Power  /  Speech

The History of the Filibuster

In testimony before a committee of the U.S. Senate, Sarah Binder counters a number of conventionally held notions about the filibuster.

Chairman Schumer, Ranking Member Bennett, and members of the Committee. My name is Sarah Binder. I am a senior fellow at the Brookings Institution and a professor of political science at George Washington University. I appreciate the opportunity to testify today about the history of the filibuster.

I want to offer three arguments today about that history.

First, historical lore says that the filibuster was part of the original design of the Senate. Not true. When we scour early Senate history, we discover that the filibuster was created by mistake.

Second, we often say that the 19th century Senate was a golden age of deliberation. But the golden age was not so golden: Senate leaders by the 1840s were already trying to adopt a cloture rule. But most such efforts to bar the filibuster were filibustered.

Third, creation of the cloture rule in 1917 was not a statement of the Senate’s love for supermajority rules. Instead, it was the product of hard-nose bargaining with an obstructive minority. Short-term, pragmatic politics shape contests to change Senate rules.

The Negative Impact of the Use of Filibusters and Holds

Allow me to elaborate on these three points.

1. Origins of the filibuster [1]

We have many received wisdoms about the filibuster. However, most of them are not true. The most persistent myth is that the filibuster was part of the founding fathers’ constitutional vision for the Senate: It is said that the upper chamber was designed to be a slow-moving, deliberative body that cherished minority rights. In this version of history, the filibuster was a critical part of the framers’ Senate.

However, when we dig into the history of Congress, it seems that the filibuster was created by mistake. Let me explain.

The House and Senate rulebooks in 1789 were nearly identical. Both rulebooks included what is known as the “previous question” motion. The House kept their motion, and today it empowers a simple majority to cut off debate. The Senate no longer has that rule on its books.

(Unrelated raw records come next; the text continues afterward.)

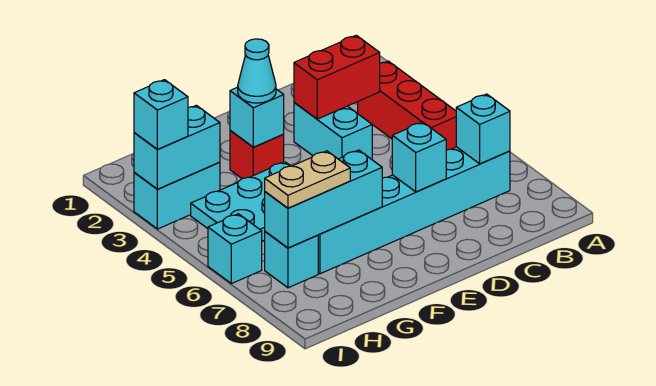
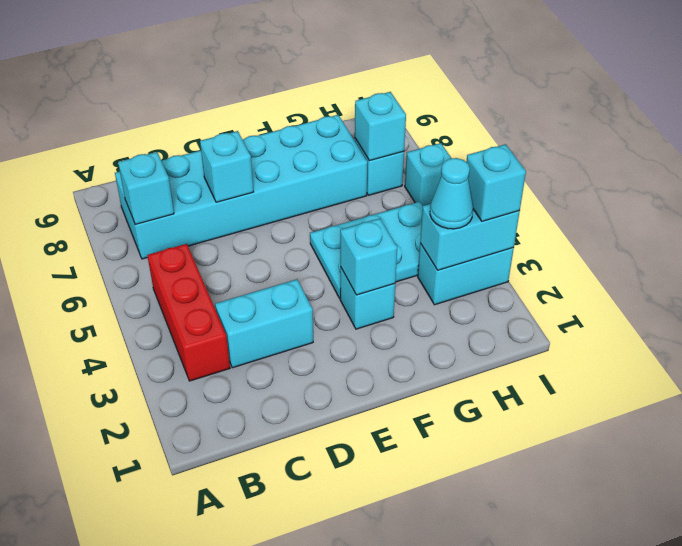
cyan 1x6 brick [318,147,510,274] -> cyan 2x6 brick [115,115,368,259]
red 1x2 brick [294,35,380,119] -> none
cyan 1x2 brick [294,102,372,159] -> cyan 1x2 brick turned to [215,279,313,368]
red 1x1 brick [230,131,284,179] -> cyan 1x1 brick [340,267,395,329]
cyan 1x1 cone [238,39,276,103] -> cyan 1x1 cone moved to [430,158,473,229]
cyan 1x3 brick [265,150,382,248] -> cyan 1x1 brick [355,92,406,161]
tan 1x2 plate [265,151,350,208] -> none

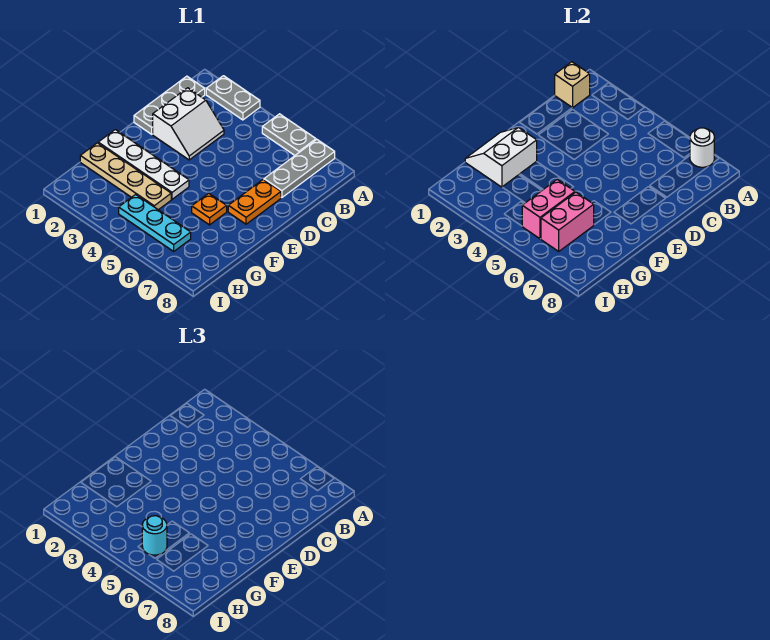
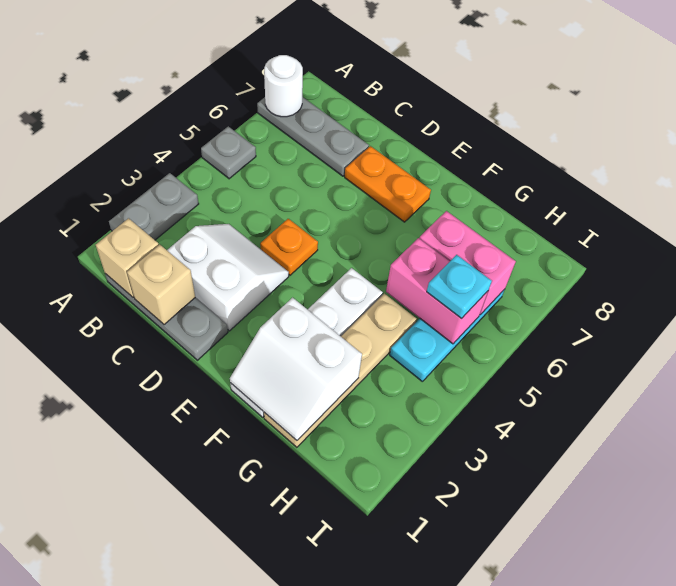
grey 1x2 plate [262,114,316,155] -> grey 1x1 plate [201,126,256,179]
none -> tan 1x1 brick [127,245,195,325]
orange 1x1 plate [192,193,227,225] -> orange 1x1 plate moved to [260,219,318,275]
cyan 1x1 round brick [142,516,167,555] -> cyan 1x1 plate [427,255,492,319]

What happened to the Senate’s rule? In 1805, Vice President Aaron Burr was presiding over the Senate (freshly indicted for the murder of Alexander Hamilton), and he offered this advice. He said something like this. You are a great deliberative body. But a truly great Senate would have a cleaner rule book. Yours is a mess. You have lots of rules that do the same thing. And he singles out the previous question motion. Now, today, we know that a simple majority in the House can use the rule to cut off debate. But in 1805, neither chamber used the rule that way. Majorities were still experimenting with it. And so when Aaron Burr said, get rid of the previous question motion, the Senate didn’t think twice. When they met in 1806, they dropped the motion from the Senate rule book.

Why? Not because senators in 1806 sought to protect minority rights and extended debate. They got rid of the rule by mistake: Because Aaron Burr told them to.